# Large softbox? Speed lights?



## Mach0 (Jan 9, 2012)

So I've been looking for a larger soft box. The majority of soft boxes for speed lights don't exceed 36 inches. I can be wrong but I haven't seen any.  I would want something to light the entire body. I planned on using two flashes inside of the box. Would a box for a monolight work? If so, what kind of speed ring will I need. I'm so close to making one but I need it to break down to put away after. I was looking at the fotodiox 36 inch octobox as well but I would want something longer. Thanks!


----------



## MLeeK (Jan 9, 2012)

There are adapters for that...
ACB222SM Photoflex Accessory Hardware for X-Small LiteDome (fits most shoe mount flashes) This is in particular for the westcott small box, but I am seeing how it could be used and adapted.

Here's a great DIY set on flickr: DIY Project: Softbox Speedlight Adapter - a set on Flickr It looks much sturdier and probably a lot cheaper than any bracket/speedring combos I have ever seen. 

I know there are other products out there, but I haven't a clue where to look at this point. I am sure one of the guys will know.


----------



## Village Idiot (Jan 9, 2012)

Mach0 said:


> So I've been looking for a larger soft box. The majority of soft boxes for speed lights don't exceed 36 inches. I can be wrong but I haven't seen any.  I would want something to light the entire body. I planned on using two flashes inside of the box. Would a box for a monolight work? If so, what kind of speed ring will I need. I'm so close to making one but I need it to break down to put away after. I was looking at the fotodiox 36 inch octobox as well but I would want something longer. Thanks!

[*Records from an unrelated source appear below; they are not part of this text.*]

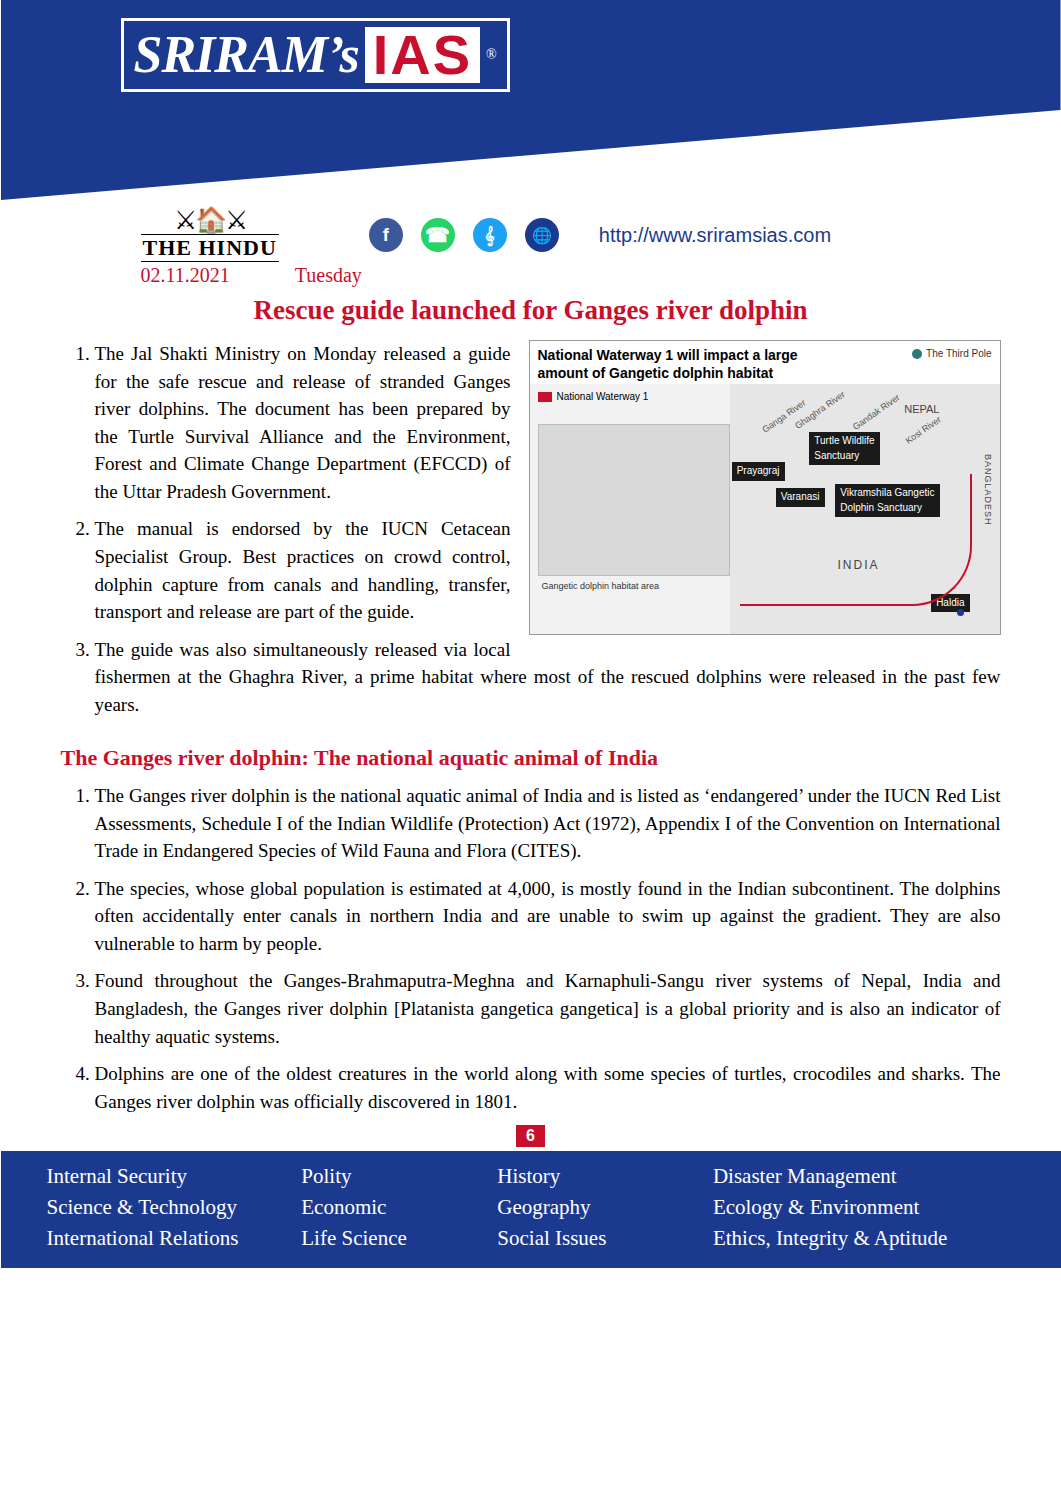SRIRAM’s IAS ®
⚔🏠⚔
THE HINDU
f ☎ 𝄞 🌐 http://www.sriramsias.com
02.11.2021 Tuesday
Rescue guide launched for Ganges river dolphin
National Waterway 1 will impact a large
amount of Gangetic dolphin habitat
The Third Pole
National Waterway 1
NEPAL
BANGLADESH
INDIA
Ganga River
Ghaghra River
Gandak River
Kosi River
Turtle Wildlife
Sanctuary
Prayagraj
Varanasi
Vikramshila Gangetic
Dolphin Sanctuary
Haldia
Gangetic dolphin habitat area
The Jal Shakti Ministry on Monday released a guide for the safe rescue and release of stranded Ganges river dolphins. The document has been prepared by the Turtle Survival Alliance and the Environment, Forest and Climate Change Department (EFCCD) of the Uttar Pradesh Government.
The manual is endorsed by the IUCN Cetacean Specialist Group. Best practices on crowd control, dolphin capture from canals and handling, transfer, transport and release are part of the guide.
The guide was also simultaneously released via local fishermen at the Ghaghra River, a prime habitat where most of the rescued dolphins were released in the past few years.
The Ganges river dolphin: The national aquatic animal of India
The Ganges river dolphin is the national aquatic animal of India and is listed as ‘endangered’ under the IUCN Red List Assessments, Schedule I of the Indian Wildlife (Protection) Act (1972), Appendix I of the Convention on International Trade in Endangered Species of Wild Fauna and Flora (CITES).
The species, whose global population is estimated at 4,000, is mostly found in the Indian subcontinent. The dolphins often accidentally enter canals in northern India and are unable to swim up against the gradient. They are also vulnerable to harm by people.
Found throughout the Ganges-Brahmaputra-Meghna and Karnaphuli-Sangu river systems of Nepal, India and Bangladesh, the Ganges river dolphin [Platanista gangetica gangetica] is a global priority and is also an indicator of healthy aquatic systems.
Dolphins are one of the oldest creatures in the world along with some species of turtles, crocodiles and sharks. The Ganges river dolphin was officially discovered in 1801.
6
| Internal Security | Polity | History | Disaster Management |
| Science & Technology | Economic | Geography | Ecology & Environment |
| International Relations | Life Science | Social Issues | Ethics, Integrity & Aptitude |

There are companies that sell mounts for light stands that a speed light will mount on and a speed ring will moun to that mount. As far as coverage, I think it would cover the entire thing due to the light bouncing around in the box, but you would probably lose more of your power than you would with a smaller box. It of course won't be as effecient or may not even have total coverage like a bare head in a softbox would, but most Dynalite heads and Profoto mono lights have built in reflectors and still manage to work with larger boxes; just make sure your speedlights are zoomed out all the way.


----------



## MLeeK (Jan 9, 2012)

This is the one I was looking for, but it looks to be rather spendy and I'd be able to DIY something like that for maybe $30 Lightware Direct: FourSquare Block


----------



## gsgary (Jan 9, 2012)

Why not use 2 smaller softboxes on top of each other like a strip box, then you can alter the ratio for different effects


----------



## CCericola (Jan 9, 2012)

I lik the 50" westcott softbox for speedlights. It opens and fits like an umbrella and I use it for groups. Westcott Apollo JS Softbox with Recessed Front for Flash 2348


----------



## Mach0 (Jan 9, 2012)

Thank you all for your help. Gary, good idea and to piggy back off of village idiot's post, it might make more sense for even light  distribution. I made a strip box that is about 6"x 48"x 5". It works pretty good. I mocked it up with barn style doors to control spill and it works but the fall off is noticeable lol. I used a bare flash at 1/16 power to light the bottom of the legs up. Thanks again!


----------



## Mach0 (Jan 9, 2012)

CCericola said:


> I lik the 50" westcott softbox for speedlights. It opens and fits like an umbrella and I use it for groups. Westcott Apollo JS Softbox with Recessed Front for Flash 2348


What flash are you using? Are you using one or two?


----------



## CCericola (Jan 9, 2012)

I have canon equipment. I have a 580ExII


----------



## Mach0 (Jan 9, 2012)

Ok thank you The 580 is strong. How does it do with that box? If I considered it, I would have to use two flashes. Lol


----------



## CCericola (Jan 9, 2012)

You can use a strobe with it too. I have used my photogenic lights with it fine.


----------



## CCericola (Jan 9, 2012)




----------



## Mach0 (Jan 9, 2012)

Thanks. I haven't ventured into monolights yet. I might but still indecisive at the moment.


----------



## Village Idiot (Jan 13, 2012)

Mach0 said:


> Thanks. I haven't ventured into strobes yet. I might but still indecisive at the moment.



You speedlights _are_ strobes.


----------



## Mach0 (Jan 13, 2012)

Village Idiot said:


> Mach0 said:
> 
> 
> > Thanks. I haven't ventured into strobes yet. I might but still indecisive at the moment.
> ...


Edit... I meant monolights. Thank you for noticing


----------